New Grandparent Visitation Case: Fit Parents’ Wishes Must be Given Deference

Last week the Kentucky Court of Appeals issued a flurry of reported cases.  Among them was a case that further clarified the manner in which grandparent visitation cases must be presented to the family court.  In Waddle v. Waddle the mother was granted sole custody of the parties’ minor son in part because the father was incarcerated.  The paternal grandparents filed both a separate action for grandparent visitation and also to intervene in the divorce.  Over the course of much legal wrangling, and over the strenuous objection of the mother, the grandparents were granted standard visitation (essentially alternating weekends) with the minor child.

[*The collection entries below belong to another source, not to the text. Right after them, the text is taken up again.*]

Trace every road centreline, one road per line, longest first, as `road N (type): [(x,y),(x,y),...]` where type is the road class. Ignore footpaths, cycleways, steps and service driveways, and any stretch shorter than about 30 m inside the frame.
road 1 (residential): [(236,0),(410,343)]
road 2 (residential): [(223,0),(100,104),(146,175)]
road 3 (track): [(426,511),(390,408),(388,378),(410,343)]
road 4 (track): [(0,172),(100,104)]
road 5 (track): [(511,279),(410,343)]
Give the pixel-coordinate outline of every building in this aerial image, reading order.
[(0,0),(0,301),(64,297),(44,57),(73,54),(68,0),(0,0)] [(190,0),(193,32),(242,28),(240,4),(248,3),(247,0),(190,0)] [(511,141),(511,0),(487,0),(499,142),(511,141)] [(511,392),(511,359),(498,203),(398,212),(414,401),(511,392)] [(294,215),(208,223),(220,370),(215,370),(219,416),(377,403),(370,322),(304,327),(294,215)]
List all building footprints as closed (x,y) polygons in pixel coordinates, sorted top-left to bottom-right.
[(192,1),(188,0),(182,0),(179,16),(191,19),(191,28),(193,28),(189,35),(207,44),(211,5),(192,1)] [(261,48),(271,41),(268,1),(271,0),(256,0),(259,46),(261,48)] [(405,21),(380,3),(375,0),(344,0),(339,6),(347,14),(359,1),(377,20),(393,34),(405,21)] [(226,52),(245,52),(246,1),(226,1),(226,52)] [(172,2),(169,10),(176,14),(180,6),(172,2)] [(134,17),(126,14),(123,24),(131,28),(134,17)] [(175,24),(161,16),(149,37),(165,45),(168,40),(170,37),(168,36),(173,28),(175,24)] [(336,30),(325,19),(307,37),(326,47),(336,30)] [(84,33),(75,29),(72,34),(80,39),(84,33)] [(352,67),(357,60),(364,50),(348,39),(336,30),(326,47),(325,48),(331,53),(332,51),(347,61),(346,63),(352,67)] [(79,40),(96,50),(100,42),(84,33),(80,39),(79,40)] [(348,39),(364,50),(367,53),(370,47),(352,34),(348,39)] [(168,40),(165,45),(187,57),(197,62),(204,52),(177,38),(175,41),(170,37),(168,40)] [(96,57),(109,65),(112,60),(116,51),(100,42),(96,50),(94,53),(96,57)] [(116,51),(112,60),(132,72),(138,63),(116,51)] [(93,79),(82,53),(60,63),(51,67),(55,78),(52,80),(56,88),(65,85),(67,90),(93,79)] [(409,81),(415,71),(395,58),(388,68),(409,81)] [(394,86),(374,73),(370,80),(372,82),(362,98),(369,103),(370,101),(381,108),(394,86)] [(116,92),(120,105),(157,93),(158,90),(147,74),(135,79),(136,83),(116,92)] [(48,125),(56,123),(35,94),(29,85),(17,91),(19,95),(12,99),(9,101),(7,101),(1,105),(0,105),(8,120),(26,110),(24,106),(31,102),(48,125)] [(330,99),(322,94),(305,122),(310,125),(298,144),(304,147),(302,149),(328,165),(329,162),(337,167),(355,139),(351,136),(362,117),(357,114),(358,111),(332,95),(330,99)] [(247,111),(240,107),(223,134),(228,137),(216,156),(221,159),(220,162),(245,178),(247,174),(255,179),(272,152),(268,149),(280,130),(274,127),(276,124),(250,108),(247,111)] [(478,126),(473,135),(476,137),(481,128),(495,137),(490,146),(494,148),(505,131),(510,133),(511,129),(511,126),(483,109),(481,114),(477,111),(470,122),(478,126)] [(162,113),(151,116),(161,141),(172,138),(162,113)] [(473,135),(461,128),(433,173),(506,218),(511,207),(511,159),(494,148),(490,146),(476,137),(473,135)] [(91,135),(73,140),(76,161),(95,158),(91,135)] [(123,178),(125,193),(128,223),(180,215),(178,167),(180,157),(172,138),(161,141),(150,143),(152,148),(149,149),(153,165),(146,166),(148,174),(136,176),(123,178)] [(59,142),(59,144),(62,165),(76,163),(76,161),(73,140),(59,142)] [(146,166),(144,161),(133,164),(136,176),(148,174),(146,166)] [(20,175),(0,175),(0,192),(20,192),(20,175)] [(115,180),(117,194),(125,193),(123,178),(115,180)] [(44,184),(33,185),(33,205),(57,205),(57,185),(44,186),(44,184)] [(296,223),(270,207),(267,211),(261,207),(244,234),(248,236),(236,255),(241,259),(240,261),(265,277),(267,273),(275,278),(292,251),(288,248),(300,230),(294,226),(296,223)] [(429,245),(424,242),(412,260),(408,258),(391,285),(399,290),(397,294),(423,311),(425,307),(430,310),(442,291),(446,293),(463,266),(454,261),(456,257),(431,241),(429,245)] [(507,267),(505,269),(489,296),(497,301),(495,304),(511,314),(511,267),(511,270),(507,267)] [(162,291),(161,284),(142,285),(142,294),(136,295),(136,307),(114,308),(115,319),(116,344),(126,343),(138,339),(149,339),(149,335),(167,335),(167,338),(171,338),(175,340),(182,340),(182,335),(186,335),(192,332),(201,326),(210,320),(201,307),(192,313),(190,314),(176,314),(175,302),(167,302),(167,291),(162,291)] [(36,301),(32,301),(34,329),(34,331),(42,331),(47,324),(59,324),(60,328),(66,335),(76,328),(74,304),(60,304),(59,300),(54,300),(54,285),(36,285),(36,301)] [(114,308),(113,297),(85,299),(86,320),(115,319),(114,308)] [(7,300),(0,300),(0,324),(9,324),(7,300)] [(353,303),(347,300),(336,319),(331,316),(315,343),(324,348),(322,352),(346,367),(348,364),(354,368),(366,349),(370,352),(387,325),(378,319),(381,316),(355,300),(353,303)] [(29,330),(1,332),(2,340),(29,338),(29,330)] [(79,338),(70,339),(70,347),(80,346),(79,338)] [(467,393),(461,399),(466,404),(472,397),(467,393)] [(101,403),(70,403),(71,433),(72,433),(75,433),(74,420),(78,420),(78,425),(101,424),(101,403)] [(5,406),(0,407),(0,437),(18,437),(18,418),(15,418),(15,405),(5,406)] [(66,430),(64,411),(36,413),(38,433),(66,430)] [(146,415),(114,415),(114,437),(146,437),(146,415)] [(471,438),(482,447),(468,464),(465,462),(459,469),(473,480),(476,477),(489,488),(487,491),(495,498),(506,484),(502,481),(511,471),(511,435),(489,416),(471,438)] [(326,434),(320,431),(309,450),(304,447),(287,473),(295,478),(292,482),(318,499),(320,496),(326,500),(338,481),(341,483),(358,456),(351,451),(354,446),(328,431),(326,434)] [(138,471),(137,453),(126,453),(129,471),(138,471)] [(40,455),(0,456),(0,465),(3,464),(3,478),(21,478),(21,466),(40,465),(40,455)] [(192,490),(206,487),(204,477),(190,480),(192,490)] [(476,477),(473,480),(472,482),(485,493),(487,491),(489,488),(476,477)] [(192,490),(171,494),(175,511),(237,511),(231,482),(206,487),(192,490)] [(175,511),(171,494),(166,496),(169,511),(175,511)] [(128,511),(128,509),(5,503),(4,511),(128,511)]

The Court of Appeals reversed the trial court’s decision.  In its ruling, the court of appeals does a good job of summarizing the current state of the law in the Commonwealth on grandparent visitation.  First the court points out that Kentucky does have a statute recognizing grandparent visitation, but notes that the statute has been impacted by the constitutional determinations of the United States Supreme Court in Troxel v. Granville.  In Troxel, the U.S. Supreme Court said that fit parents have a constitutionally protected right to raise their children as they see fit.  This includes prohibiting the chid’s contact with certain people.  This case established that a fit parent acts in the best interests of the child.  In Walker v. Blair, the Commonwealth adopted a similar rule when it said a “court must presume that a fit parent is making decisions that are in the child’s best interest.”  In order for a grandparent to rebut this presumption, the grandparent must establish by clear and convincing evidence (a fairly high standard to meet), that grandparent visitation is in the child’s best interests.  This means that the grandparent must prove that the parent’s decision to deny visitation is clearly wrong and not in the child’s best interests.  If the grandparent fails to present such evidence to the court, then parental opposition alone is sufficient to deny the grandparent visitation.

Ultimately, in Waddle the Court of Appeals determined that the trial court had failed to make sufficient findings of fact to show that the grandparents had carried their burden of rebutting the presumption that the mother was acting in the best interests of the child.  This decision illustrates that while grandparent rights are still alive in Kentucky, they are difficult to establish in a court of law.